Top of Exercise materials

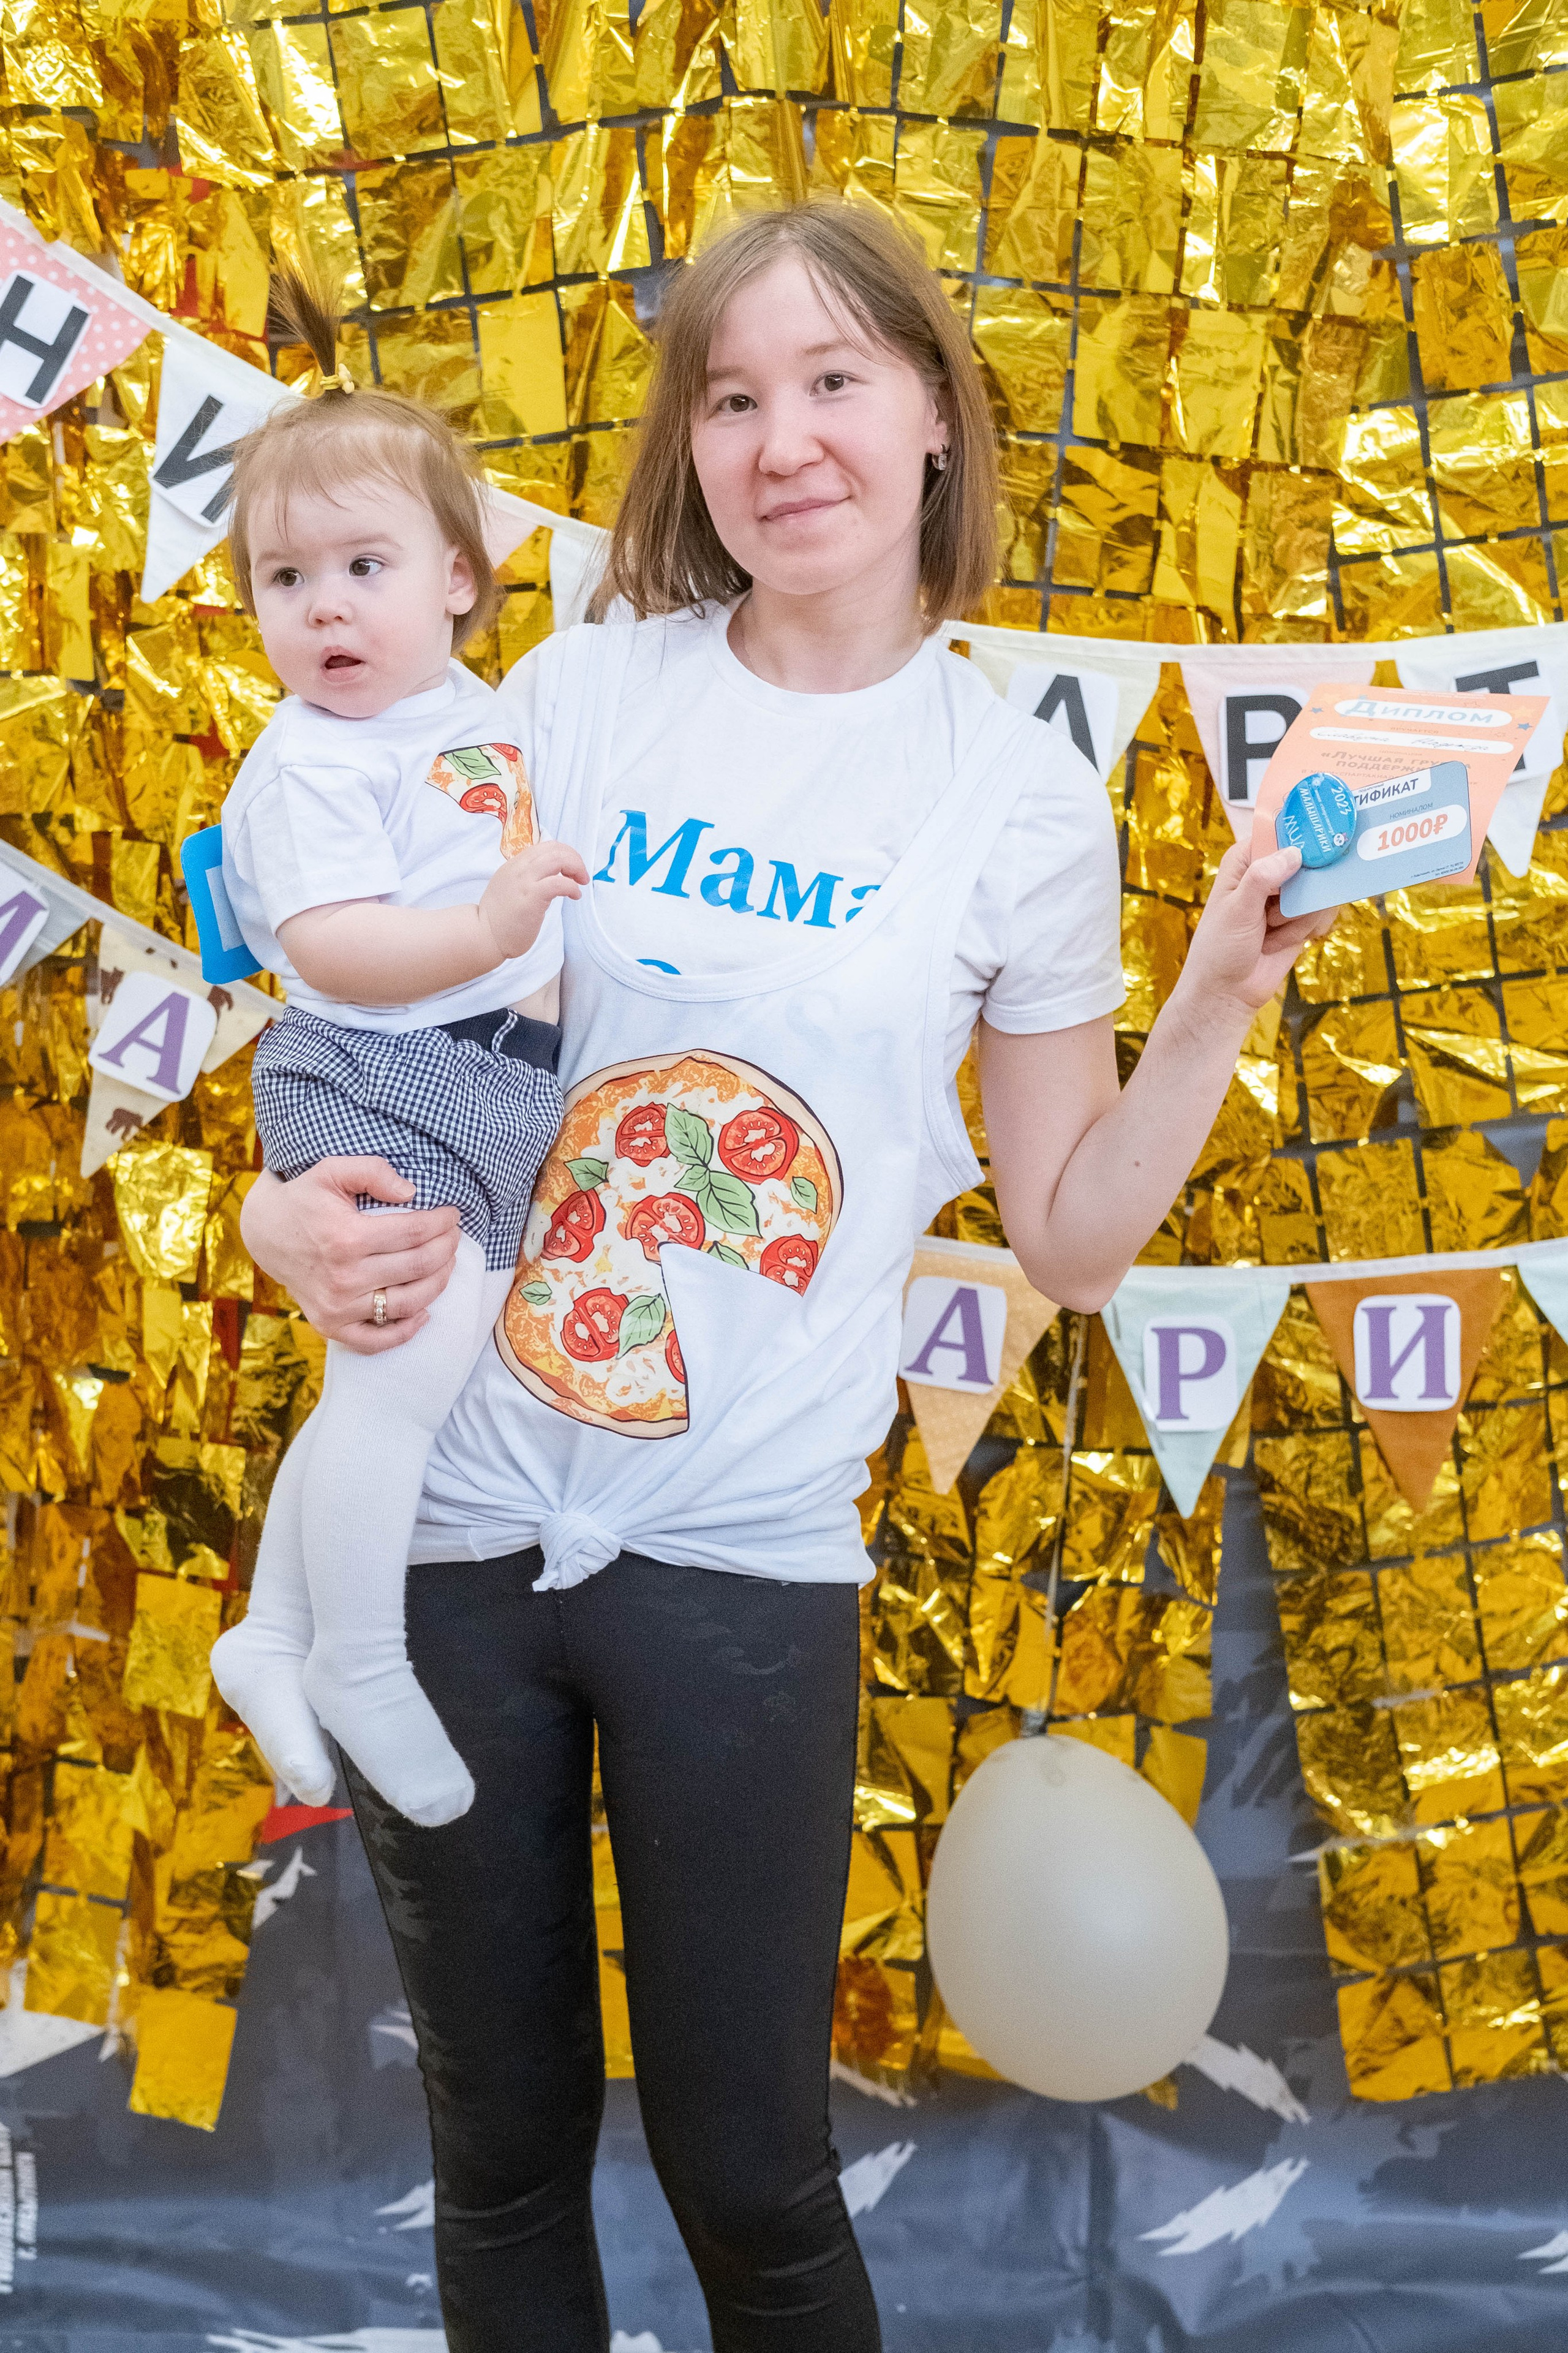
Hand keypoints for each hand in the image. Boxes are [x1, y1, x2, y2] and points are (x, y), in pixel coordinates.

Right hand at [240, 1158, 461, 1353]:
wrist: (266, 1233)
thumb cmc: (305, 1199)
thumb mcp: (331, 1170)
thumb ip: (372, 1171)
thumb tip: (412, 1192)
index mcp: (346, 1238)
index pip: (415, 1232)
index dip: (442, 1223)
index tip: (453, 1215)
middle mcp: (343, 1277)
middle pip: (418, 1267)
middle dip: (447, 1248)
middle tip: (454, 1236)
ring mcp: (337, 1306)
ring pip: (408, 1303)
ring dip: (439, 1283)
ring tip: (447, 1264)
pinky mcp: (331, 1325)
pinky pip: (377, 1340)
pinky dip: (406, 1331)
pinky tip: (425, 1311)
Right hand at [480, 840, 588, 962]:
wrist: (483, 936)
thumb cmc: (499, 919)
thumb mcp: (510, 888)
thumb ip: (526, 879)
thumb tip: (550, 876)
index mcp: (514, 865)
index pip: (545, 846)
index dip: (564, 853)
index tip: (572, 868)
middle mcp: (519, 868)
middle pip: (554, 849)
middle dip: (574, 858)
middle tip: (581, 875)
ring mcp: (524, 881)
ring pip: (557, 860)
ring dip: (576, 868)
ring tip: (581, 882)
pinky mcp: (531, 897)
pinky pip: (558, 883)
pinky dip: (572, 887)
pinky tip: (575, 896)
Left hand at [1174, 840, 1337, 1022]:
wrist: (1227, 992)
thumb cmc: (1220, 949)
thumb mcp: (1237, 909)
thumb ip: (1262, 878)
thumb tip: (1294, 853)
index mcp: (1246, 860)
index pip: (1280, 832)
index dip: (1301, 835)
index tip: (1319, 842)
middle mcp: (1268, 872)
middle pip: (1309, 858)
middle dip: (1305, 884)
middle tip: (1286, 904)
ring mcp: (1287, 895)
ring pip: (1319, 888)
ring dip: (1300, 915)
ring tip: (1271, 931)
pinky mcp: (1302, 917)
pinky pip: (1323, 911)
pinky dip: (1308, 928)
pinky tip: (1281, 942)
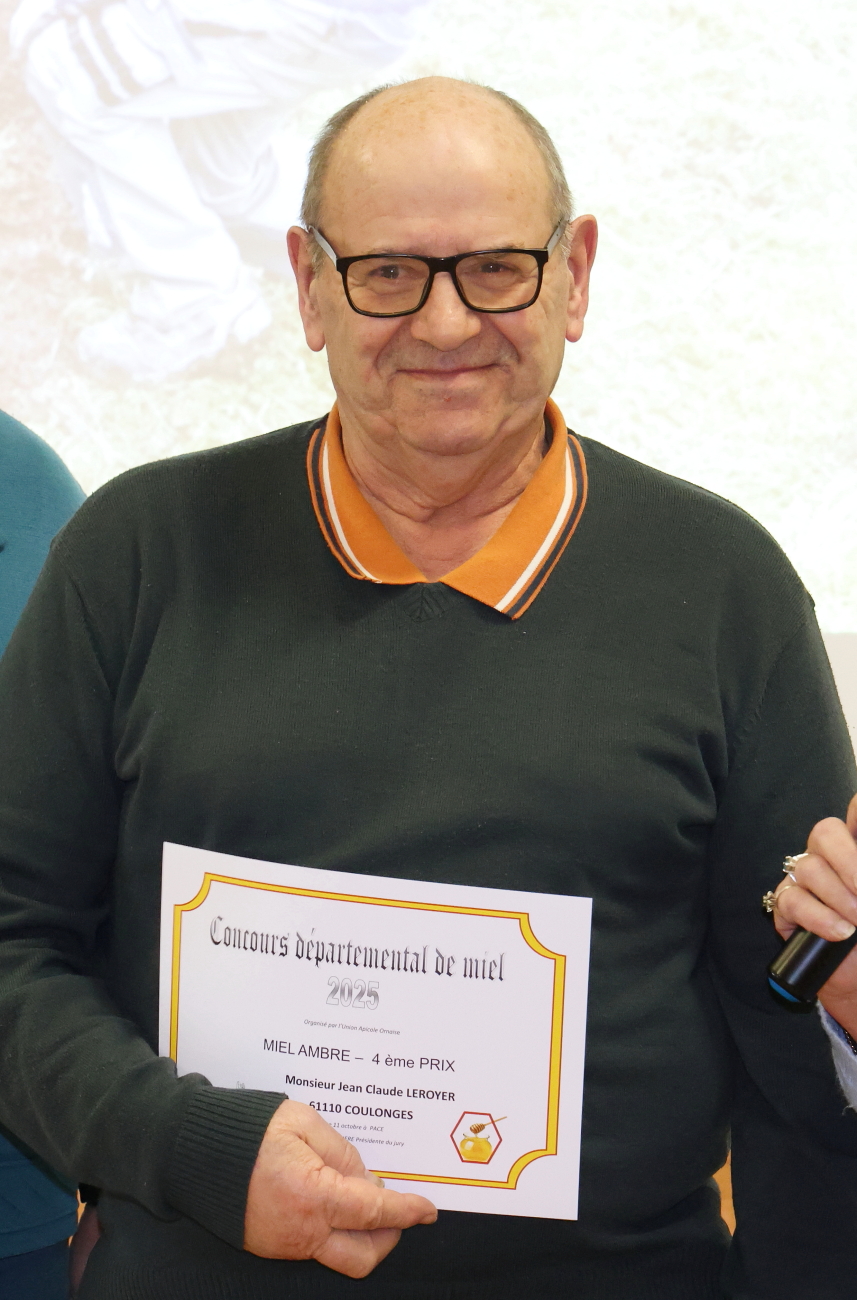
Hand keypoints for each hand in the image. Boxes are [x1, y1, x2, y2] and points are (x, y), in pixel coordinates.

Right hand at [243, 1099, 436, 1276]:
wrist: (195, 1150)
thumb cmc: (247, 1130)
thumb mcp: (305, 1123)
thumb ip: (342, 1152)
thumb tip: (366, 1179)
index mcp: (314, 1195)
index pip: (375, 1212)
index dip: (407, 1211)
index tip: (428, 1210)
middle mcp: (301, 1230)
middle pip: (362, 1256)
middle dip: (389, 1237)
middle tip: (398, 1209)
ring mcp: (284, 1244)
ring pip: (338, 1255)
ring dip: (360, 1236)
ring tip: (362, 1200)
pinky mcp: (269, 1246)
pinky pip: (312, 1248)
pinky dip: (332, 1231)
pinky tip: (332, 1202)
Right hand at [772, 792, 856, 1034]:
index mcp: (855, 848)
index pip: (853, 813)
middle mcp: (829, 856)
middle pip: (825, 832)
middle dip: (849, 862)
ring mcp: (803, 878)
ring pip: (809, 867)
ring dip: (840, 898)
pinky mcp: (784, 905)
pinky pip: (793, 900)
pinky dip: (820, 917)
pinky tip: (840, 933)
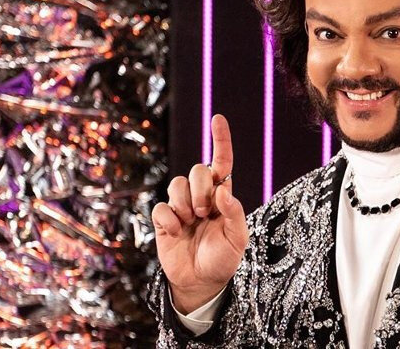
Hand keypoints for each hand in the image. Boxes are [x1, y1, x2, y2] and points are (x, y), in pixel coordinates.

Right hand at [152, 114, 248, 312]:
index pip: (222, 162)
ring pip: (177, 184)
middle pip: (196, 170)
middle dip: (201, 191)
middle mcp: (202, 195)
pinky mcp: (165, 218)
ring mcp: (182, 206)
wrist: (202, 280)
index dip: (220, 140)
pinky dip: (170, 220)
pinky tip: (177, 233)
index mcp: (223, 195)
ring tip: (192, 223)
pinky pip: (162, 207)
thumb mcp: (238, 238)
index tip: (217, 118)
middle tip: (205, 214)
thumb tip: (224, 189)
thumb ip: (234, 213)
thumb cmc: (223, 257)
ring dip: (186, 205)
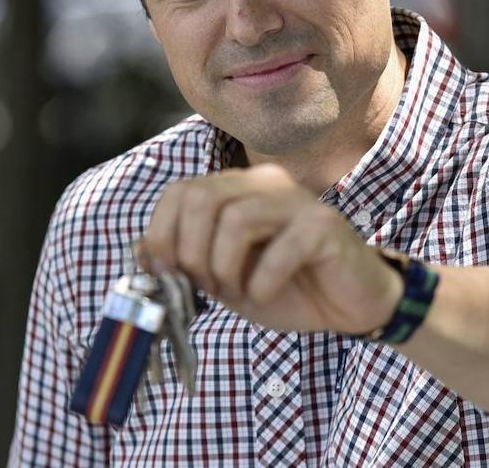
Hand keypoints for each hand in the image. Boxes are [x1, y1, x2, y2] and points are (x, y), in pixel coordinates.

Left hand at [136, 163, 401, 334]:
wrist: (349, 305)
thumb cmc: (287, 287)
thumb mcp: (225, 278)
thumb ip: (186, 261)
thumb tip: (139, 252)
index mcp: (238, 189)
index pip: (180, 191)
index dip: (161, 233)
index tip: (165, 273)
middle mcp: (265, 184)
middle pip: (201, 198)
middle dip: (190, 252)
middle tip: (205, 286)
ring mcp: (297, 201)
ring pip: (235, 218)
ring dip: (224, 267)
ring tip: (237, 291)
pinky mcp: (324, 227)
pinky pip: (280, 248)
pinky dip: (262, 281)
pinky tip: (266, 295)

Bottom of Exercise materials

Would you please retype all the data exactly? Leave out whatever pictures it holds.

Hand keypoints for each hand in the image. Boxes are [x1, y1, x2, y2] and points are (x, y), in pixel coordinates.

Right hand at [240, 1158, 461, 1353]:
wrist: (266, 1233)
thumb cmc: (305, 1199)
thumb mcp: (331, 1170)
thumb ip: (372, 1171)
thumb tip: (412, 1192)
index mcp: (346, 1238)
index pip: (415, 1232)
index dip: (442, 1223)
index tip: (453, 1215)
middle mcp: (343, 1277)
middle pip: (418, 1267)
middle dip: (447, 1248)
middle tip: (454, 1236)
ring mcp: (337, 1306)
ring pip: (408, 1303)
ring dip: (439, 1283)
ring tip: (447, 1264)
pinky mcp: (331, 1325)
pinky pip: (377, 1340)
pinky dip: (406, 1331)
pinky tip: (425, 1311)
Right hand at [480, 840, 588, 962]:
wrist: (483, 936)
thumb cmc: (499, 919)
thumb mcp: (510, 888)
thumb ip: (526, 879)
thumb tip: (550, 876)
index mcp: (514, 865)
index pip: (545, 846)
index dip: (564, 853)
index tip: (572, 868)
middle mcp: (519, 868)
middle pip: (554, 849)
middle dip: (574, 858)
middle tip: (581, 875)
ring mcp: (524, 881)
ring pip: (557, 860)
ring dip: (576, 868)
ring tip: (581, 882)
pinky mcp: (531, 897)
pinky pip: (558, 883)
pinky dip: (572, 887)
pinky tip: (575, 896)
Left hand at [1174, 840, 1337, 1022]:
wrist: (1227, 992)
thumb cmc: (1220, 949)
thumb mcp: (1237, 909)
thumb ip: (1262, 878)
thumb tip: (1294, 853)
index mcp: (1246, 860)
index pip: (1280, 832)
index dip: (1301, 835)
index tip: (1319, 842)
middle mcp: (1268, 872)
middle pip: (1309, 858)
middle dip: (1305, 884)
middle tip: (1286, 904)
ring mcp: (1287, 895)
ring pip: (1319, 888)
ring dip: (1300, 915)
ring tip: (1271, 931)
pinky mcp: (1302, 917)
pinky pip: (1323, 911)
pinky dip: (1308, 928)
pinky tip: (1281, 942)
Hand keypoints for each hand in the image. Boxes are [x1, y1, x2, y2] and points are (x, y), in pixel coordinates.

Right hand at [243, 1099, 436, 1276]:
wrist: (195, 1150)
thumb cmc: (247, 1130)
thumb mcp: (305, 1123)
thumb ip: (342, 1152)
thumb tip: (366, 1179)
index mcp: (314, 1195)
index pip: (375, 1212)
index dip: (407, 1211)
index tip: (428, 1210)
middle mcp: (301, 1230)
middle pip: (362, 1256)
middle dip: (389, 1237)
middle tip: (398, 1209)
ring mcp: (284, 1244)
ring pip: (338, 1255)
ring dip: (360, 1236)
ring tip: (362, 1200)
pinky mcp: (269, 1246)
pinky pip: (312, 1248)
pinky dip: (332, 1231)
pinky tip: (332, 1202)
Right hand at [772, 792, 856, 1034]:
index mcp: (855, 848)
index pip: (853, 813)
middle mcp: (829, 856)
middle pip: (825, 832)
middle dip: (849, 862)
ring mcp: (803, 878)
ring pip: (809, 867)
ring dip: (840, 898)
pinky mcp: (784, 905)
pinky pip: (793, 900)
pinky dip: (820, 917)
pinky tip: (840, 933)
Hand keypoints for each hand in the image. Boxes are [x1, y1, x2, y2] and points are (x, y), in pixel coordinates.

Right hand at [152, 114, 248, 312]:
index pip: (222, 162)
ring pip: (177, 184)
middle pip: (196, 170)
middle dip: (201, 191)
middle mcp: (202, 195)
pinky mcp: (165, 218)
ring mcp: (182, 206)
wrist: (202, 280)
index dip: (220, 140)
pinky dip: (170, 220)
pinky tip: (177, 233)
index mcp: (223, 195)
ring tip: (192, 223)
pinky pip: (162, 207)
thumb mcp: (238, 238)
index tip: (217, 118)
middle tip: (205, 214)
thumb tip: (224, 189)
thumb ip: (234, 213)
thumb cmc: (223, 257)
ring dip: (186, 205)
Hand keypoints for each hand in the image. Boxes are [x1, y1, x2, y2] and points are (x, y), in pixel coordinates.

Left hand at [136, 163, 401, 334]:
wrist: (349, 305)
thumb cmc: (287, 287)
thumb mcp: (225, 278)
thumb ip: (186, 261)
thumb tip: (139, 252)
index mcp: (238, 189)
index pip: (180, 191)
index dip: (161, 233)
index tip: (165, 273)
middle mcp: (265, 184)
middle pip: (201, 198)
middle dip: (190, 252)
middle tip: (205, 286)
ring mcp: (297, 201)
ring pip: (235, 218)
ring dip: (224, 267)
ring tip: (237, 291)
pinky mcp: (324, 227)
pinky pip: (280, 248)
pinky dip: (262, 281)
pinky tip: (266, 295)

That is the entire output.